= Beginning of Section =
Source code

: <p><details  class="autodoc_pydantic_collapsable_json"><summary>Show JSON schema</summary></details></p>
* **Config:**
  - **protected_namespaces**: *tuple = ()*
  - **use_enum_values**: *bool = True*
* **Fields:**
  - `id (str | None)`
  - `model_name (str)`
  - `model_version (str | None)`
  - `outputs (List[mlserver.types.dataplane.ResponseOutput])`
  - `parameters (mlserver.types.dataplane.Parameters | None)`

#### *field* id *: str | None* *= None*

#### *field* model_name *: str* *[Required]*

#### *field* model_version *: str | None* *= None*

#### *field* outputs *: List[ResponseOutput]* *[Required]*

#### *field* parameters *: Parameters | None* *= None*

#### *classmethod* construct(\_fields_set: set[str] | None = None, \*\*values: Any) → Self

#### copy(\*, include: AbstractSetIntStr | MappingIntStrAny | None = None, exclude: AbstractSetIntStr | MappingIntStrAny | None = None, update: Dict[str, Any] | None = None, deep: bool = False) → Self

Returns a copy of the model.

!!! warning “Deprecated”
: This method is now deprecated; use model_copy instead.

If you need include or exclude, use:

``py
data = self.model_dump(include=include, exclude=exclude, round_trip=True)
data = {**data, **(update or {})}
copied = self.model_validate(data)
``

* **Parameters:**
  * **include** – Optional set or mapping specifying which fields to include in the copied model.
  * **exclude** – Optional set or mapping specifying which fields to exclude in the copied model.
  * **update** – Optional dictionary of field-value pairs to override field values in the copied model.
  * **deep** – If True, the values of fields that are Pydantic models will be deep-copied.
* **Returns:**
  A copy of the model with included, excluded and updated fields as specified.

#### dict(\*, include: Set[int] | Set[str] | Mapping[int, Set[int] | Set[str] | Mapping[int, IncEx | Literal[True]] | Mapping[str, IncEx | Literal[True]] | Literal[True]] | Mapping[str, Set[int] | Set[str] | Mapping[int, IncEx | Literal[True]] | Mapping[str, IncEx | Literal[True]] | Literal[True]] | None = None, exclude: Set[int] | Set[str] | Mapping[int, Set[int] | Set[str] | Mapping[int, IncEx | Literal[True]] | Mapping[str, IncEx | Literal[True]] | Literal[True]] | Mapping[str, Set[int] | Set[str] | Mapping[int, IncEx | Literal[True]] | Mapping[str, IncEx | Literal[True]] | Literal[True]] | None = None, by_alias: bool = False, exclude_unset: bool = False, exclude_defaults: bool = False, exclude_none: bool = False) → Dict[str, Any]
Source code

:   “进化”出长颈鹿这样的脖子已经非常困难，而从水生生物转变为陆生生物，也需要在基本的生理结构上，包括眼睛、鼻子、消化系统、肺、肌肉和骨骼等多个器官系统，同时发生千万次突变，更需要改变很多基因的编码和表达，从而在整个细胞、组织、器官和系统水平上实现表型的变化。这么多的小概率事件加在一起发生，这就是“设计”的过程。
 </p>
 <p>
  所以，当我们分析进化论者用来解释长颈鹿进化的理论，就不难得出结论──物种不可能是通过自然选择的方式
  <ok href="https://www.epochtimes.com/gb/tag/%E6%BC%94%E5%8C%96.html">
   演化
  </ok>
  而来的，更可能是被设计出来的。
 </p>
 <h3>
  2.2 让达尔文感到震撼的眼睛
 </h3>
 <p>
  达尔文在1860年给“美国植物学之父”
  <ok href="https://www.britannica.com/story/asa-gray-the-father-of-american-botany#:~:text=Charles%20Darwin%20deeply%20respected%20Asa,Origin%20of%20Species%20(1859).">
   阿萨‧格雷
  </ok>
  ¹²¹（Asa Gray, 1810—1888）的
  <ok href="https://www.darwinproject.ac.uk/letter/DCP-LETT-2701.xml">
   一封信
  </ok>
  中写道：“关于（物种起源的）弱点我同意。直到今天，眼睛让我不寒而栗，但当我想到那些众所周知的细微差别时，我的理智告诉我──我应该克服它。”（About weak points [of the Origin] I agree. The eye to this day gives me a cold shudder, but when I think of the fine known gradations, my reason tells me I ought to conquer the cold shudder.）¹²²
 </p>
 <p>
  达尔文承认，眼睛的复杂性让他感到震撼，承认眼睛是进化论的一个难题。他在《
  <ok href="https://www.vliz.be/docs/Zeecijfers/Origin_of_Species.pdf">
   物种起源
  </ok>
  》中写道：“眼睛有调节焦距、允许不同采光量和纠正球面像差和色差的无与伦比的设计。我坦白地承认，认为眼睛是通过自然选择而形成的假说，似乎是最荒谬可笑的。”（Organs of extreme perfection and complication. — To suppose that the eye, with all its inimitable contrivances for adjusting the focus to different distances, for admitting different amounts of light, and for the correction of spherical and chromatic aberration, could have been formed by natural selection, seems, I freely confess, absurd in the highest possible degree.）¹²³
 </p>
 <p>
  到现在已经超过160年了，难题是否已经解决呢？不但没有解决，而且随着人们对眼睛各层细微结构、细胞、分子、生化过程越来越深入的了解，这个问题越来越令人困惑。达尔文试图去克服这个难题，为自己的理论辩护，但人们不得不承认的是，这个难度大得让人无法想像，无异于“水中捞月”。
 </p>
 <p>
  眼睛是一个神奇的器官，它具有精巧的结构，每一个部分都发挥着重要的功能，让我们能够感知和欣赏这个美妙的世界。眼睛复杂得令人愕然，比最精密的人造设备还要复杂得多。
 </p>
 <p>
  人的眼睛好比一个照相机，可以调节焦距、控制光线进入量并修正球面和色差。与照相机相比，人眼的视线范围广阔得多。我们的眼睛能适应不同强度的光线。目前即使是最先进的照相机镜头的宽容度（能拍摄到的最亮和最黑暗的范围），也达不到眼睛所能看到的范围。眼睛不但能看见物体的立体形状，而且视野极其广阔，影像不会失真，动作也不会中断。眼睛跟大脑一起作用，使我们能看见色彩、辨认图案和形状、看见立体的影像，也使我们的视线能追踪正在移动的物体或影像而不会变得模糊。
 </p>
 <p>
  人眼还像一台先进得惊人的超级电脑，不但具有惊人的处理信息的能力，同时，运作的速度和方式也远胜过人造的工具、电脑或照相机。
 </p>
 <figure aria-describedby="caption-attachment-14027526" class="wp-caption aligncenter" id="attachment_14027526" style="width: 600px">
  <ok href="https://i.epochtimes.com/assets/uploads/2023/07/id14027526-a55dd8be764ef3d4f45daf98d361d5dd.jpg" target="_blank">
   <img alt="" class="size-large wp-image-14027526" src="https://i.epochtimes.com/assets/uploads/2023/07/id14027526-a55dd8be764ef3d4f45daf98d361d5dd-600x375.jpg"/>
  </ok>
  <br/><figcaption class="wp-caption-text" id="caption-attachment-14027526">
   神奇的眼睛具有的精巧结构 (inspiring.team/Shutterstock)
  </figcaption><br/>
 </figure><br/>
= End of Section =
In the listing above, how many lines hold the word "ResponseOutput"? Please state the number alone.

2